▸ **EXERCISE**
Restate word for word the entries below, starting with the line with "X3903000D3*" and continuing through the line with "Y4406160D3*". Include both of those lines and no others.

[DATA RECORDS — start]

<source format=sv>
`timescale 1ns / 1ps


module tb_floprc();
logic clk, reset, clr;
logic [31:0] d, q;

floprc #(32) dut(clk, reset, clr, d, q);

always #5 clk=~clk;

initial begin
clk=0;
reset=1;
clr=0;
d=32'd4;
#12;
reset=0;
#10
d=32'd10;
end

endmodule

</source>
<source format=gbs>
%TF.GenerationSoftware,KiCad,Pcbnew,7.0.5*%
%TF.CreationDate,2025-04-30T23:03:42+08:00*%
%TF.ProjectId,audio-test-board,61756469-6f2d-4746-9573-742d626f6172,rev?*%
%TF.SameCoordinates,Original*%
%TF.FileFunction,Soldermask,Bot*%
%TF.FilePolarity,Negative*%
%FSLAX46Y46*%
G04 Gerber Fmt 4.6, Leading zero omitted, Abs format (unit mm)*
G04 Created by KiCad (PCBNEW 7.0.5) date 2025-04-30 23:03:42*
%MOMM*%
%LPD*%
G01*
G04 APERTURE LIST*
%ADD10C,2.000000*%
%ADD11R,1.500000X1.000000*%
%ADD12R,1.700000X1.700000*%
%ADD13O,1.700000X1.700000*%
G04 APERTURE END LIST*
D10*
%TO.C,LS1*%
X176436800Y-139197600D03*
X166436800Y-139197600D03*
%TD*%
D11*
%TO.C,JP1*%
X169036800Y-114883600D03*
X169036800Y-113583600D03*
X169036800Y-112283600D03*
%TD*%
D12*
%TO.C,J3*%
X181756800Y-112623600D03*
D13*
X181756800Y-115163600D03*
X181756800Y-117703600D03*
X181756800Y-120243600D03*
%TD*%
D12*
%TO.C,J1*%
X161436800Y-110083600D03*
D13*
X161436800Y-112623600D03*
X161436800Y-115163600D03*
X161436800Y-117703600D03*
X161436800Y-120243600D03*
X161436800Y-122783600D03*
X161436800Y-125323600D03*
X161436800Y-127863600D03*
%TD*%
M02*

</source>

[DATA RECORDS — finish]
[DATA RECORDS — start]

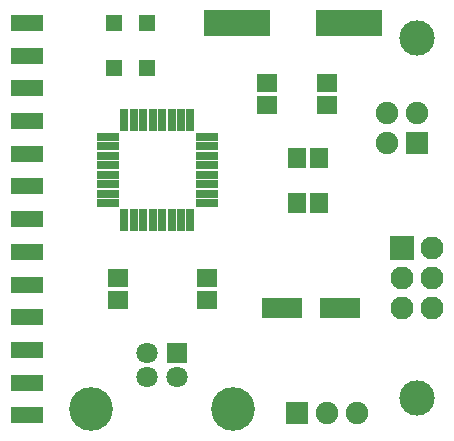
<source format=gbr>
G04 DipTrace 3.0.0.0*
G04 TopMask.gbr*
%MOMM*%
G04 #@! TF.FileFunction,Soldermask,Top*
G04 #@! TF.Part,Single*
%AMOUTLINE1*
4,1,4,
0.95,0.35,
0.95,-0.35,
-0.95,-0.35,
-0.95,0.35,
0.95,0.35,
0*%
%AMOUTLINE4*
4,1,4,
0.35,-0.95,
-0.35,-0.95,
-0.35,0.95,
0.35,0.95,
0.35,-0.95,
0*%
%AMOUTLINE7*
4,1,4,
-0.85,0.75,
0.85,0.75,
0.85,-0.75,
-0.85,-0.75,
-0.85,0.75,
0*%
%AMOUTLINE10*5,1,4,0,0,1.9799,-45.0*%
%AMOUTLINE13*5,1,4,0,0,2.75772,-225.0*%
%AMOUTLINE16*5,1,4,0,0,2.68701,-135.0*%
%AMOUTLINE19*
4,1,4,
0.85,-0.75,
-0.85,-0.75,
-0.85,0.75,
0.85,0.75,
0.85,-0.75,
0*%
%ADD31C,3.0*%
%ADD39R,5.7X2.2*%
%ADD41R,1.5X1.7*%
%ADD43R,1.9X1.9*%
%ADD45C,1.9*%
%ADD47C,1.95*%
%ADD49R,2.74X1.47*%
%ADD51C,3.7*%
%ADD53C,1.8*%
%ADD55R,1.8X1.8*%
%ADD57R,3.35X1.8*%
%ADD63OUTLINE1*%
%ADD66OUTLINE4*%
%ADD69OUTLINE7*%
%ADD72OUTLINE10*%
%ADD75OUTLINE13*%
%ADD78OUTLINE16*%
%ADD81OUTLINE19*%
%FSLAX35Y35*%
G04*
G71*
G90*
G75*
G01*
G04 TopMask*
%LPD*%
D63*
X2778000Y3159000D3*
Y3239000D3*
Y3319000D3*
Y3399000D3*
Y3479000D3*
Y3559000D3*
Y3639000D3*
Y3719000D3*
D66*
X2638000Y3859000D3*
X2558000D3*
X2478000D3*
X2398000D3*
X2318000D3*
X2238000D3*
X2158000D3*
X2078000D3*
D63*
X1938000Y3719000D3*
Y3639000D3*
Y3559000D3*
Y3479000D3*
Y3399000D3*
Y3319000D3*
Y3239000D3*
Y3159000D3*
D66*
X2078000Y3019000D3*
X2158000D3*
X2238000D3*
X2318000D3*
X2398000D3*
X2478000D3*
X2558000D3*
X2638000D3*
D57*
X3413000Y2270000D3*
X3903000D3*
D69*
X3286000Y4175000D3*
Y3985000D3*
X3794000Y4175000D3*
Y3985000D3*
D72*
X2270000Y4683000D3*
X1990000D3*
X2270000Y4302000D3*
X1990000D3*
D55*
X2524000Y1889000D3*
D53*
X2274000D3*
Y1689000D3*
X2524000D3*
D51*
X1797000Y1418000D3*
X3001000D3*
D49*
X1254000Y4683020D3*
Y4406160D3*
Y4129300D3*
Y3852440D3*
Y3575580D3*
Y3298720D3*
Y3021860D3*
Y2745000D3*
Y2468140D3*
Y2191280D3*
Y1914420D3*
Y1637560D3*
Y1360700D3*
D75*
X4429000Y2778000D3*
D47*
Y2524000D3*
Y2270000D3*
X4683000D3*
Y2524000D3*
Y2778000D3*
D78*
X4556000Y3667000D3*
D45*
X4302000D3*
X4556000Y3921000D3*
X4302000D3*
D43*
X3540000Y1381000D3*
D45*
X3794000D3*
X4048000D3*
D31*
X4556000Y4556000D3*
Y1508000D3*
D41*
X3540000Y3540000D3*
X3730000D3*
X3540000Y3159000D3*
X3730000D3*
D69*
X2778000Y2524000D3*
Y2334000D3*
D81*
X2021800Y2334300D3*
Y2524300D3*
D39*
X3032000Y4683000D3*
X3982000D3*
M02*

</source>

[DATA RECORDS — finish]

▸ **ANSWER FOR THE TASK**
X3903000D3*
D69*
X3286000Y4175000D3*
Y3985000D3*
X3794000Y4175000D3*
Y3985000D3*
D72*
X2270000Y4683000D3*
X1990000D3*
X2270000Y4302000D3*
X1990000D3*
D55*
X2524000Y1889000D3*
D53*
X2274000D3*
Y1689000D3*
X2524000D3*
D51*
X1797000Y1418000D3*
X3001000D3*
D49*
X1254000Y4683020D3*
Y4406160D3*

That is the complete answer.